More than 75 years after Nashashibi’s death his life is in stark comparison to the words Abbas uttered in Istanbul. The Palestinian Authority president claimed that Jews are fabricating their historical connections to Jerusalem. “They are really masters in this and it is mentioned in the holy Koran they fabricate truth and they try to do that [fabricate] and they believe in that, but we have been there in this location for thousands of years.”
Abbas’s incitement was in front of the representatives of 50 Muslim countries and almost two-dozen Muslim heads of state.
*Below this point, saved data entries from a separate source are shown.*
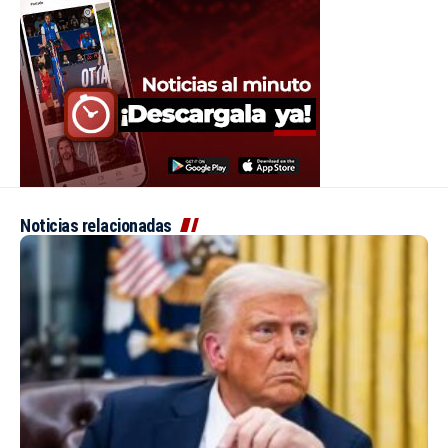
Noticias relacionadas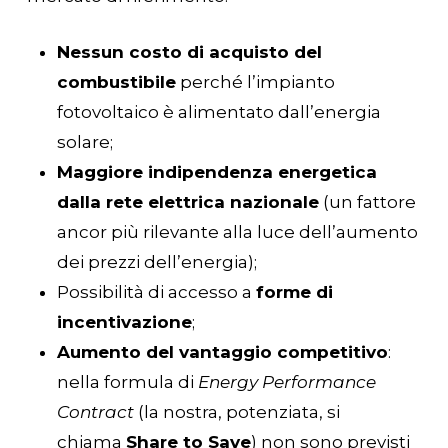
Nessun costo di acquisto del
combustibile
perché l’impianto
fotovoltaico è alimentato dall’energia
solare;
Maggiore indipendenza energetica
dalla rete elettrica nazionale
(un fattore
ancor più rilevante alla luce dell’aumento
dei prezzi dell’energia);
Possibilità di accesso a
forme di
incentivazione
;
Aumento del vantaggio competitivo
:
nella formula di
Energy Performance
Contract
(la nostra, potenziata, si
chiama
Share to Save
) non sono previsti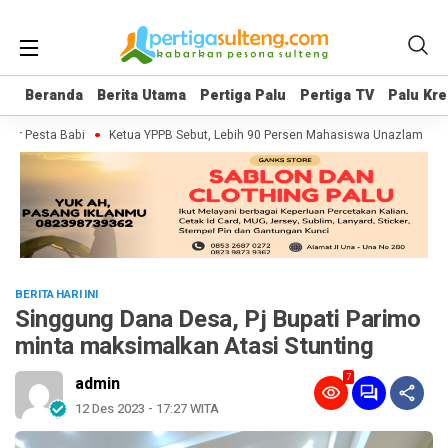
Beranda
Beranda
Berita Utama
Berita Utama
Pertiga Palu
Pertiga Palu
Pertiga TV
Pertiga TV
Palu Kre
Palu Kre
r Pesta Babi
Ketua YPPB Sebut, Lebih 90 Persen Mahasiswa Unazlam Dapat
BERITA HARI INI
Singgung Dana Desa, Pj Bupati Parimo
minta maksimalkan Atasi Stunting
7
admin
12 Des 2023 - 17:27 WITA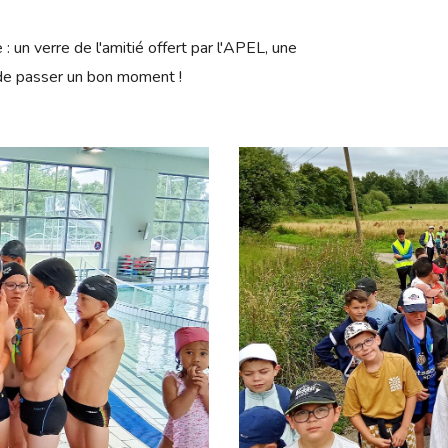
 : un verre de l'amitié offert par l'APEL, une
de passer un bon moment !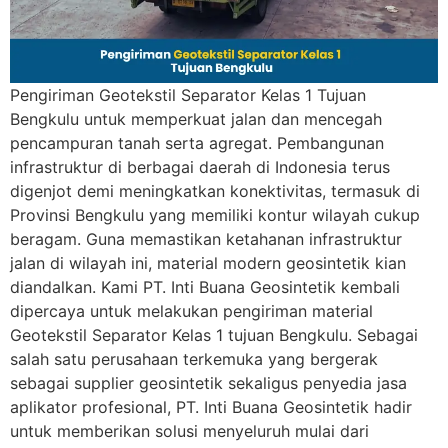
Pengiriman Geotekstil Separator Kelas 1 Tujuan
Bengkulu untuk memperkuat jalan dan mencegah
pencampuran tanah serta agregat. Pembangunan
infrastruktur di berbagai daerah di Indonesia terus
digenjot demi meningkatkan konektivitas, termasuk di
Provinsi Bengkulu yang memiliki kontur wilayah cukup
beragam. Guna memastikan ketahanan infrastruktur
jalan di wilayah ini, material modern geosintetik kian
diandalkan. Kami PT. Inti Buana Geosintetik kembali
dipercaya untuk melakukan pengiriman material
Geotekstil Separator Kelas 1 tujuan Bengkulu. Sebagai
salah satu perusahaan terkemuka yang bergerak
sebagai supplier geosintetik sekaligus penyedia jasa
aplikator profesional, PT. Inti Buana Geosintetik hadir
untuk memberikan solusi menyeluruh mulai dari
Yet at the same time there is supposed to be a peace agreement and east Jerusalem as the capital of a future Palestine.
The contradictions between Abbas’s rhetoric and the desire for a peace agreement are one of the central problems in the conflict. There are many other challenges as well, such as the inability to disentangle Jewish and Palestinian areas in the West Bank.
But at the heart of the conflict since the 1920s has been a persistent denial of the existence of Jewish history. It has not been a denial shared by all. There were many other chances to embrace a different and more compromising view of history. That history is buried near Salah a-Din Street in east Jerusalem.
It is perhaps not an irony that Fakhri Nashashibi was buried near the street named for the Kurdish sultan Salah a-Din who had amicable relations with Jews. The Jewish sage Maimonides was a court physician to Salah a-Din. If these historical figures could see the abysmal state of affairs in Jerusalem today and the incitement, they would be shocked. They would have been shocked by the speech in Istanbul.